Доктор встряхнулся и проворно вскочил на ноги. Лохмотья костюма и нижнего белья волочились за ним, теперь доктор слегка смахивал на огромный, наполовину очищенный банан. Правая нога была прокушена в нескольких местах, из нее сочилась кровь. Доктор неуклюже поскакал по коридору, наклонился за двумя отражавшими свет кругляшами, что прежде были его очками. Вытер их одним из обрывков, болтавшихся вокруг его талии, словно юбочка экзотической танцовщицы, выправил как мог погнутые дужки и заправил их за уши. После этого Шеф выпрямился и окинул взглядом поле битвы, более прежнего исполненный решимости поймать виновника этого разгрома и отплатить ему за все.

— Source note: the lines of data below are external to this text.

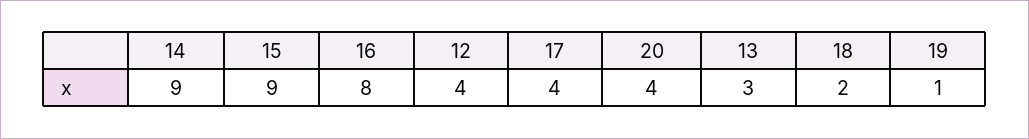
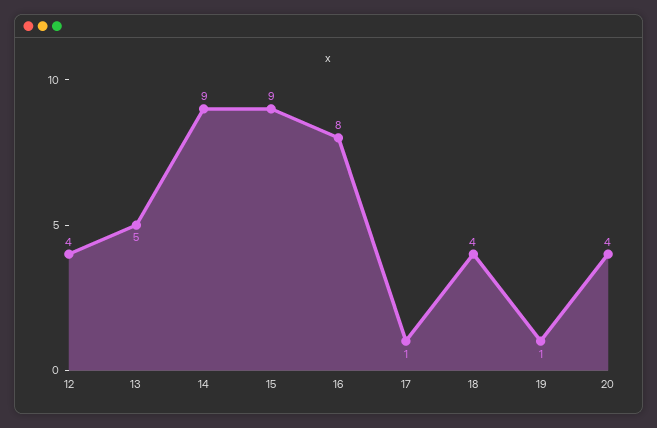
  {
    "14": 9,
    "15": 9,
    "16": 8,
    "12": 4,
-   "17": 4,
+   "17": 1,
    "20": 4,
-   "13": 3,
+   "13": 5,
-   "18": 2,
+   "18": 4,
    "19": 1
  }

Над головой уже раздавались крики, грохот – шум, сопутствующий энергичным действиям. По коридору катились два зверя, подскакивая, ударяясь о стены, распластываясь, словно ожившие коврики. За спиной – вонь кала из разоренной лаборатории, мраморный пол запятнан потерявшими смысл и значение анализами. А что там, впереди? Дверь в лабораторию, где содержались животные, распахнута – Джордж наверняка еще там, громит аквариумы, выпускает подопытных крыс, ящериц и жаб, торжествует, как испорченный ребенок, ломающий игрушки своих приятелей. «Давай-давай», – пробормотал доктор сквозь стиснутые зубы, тихонько подбираясь к лаборатории.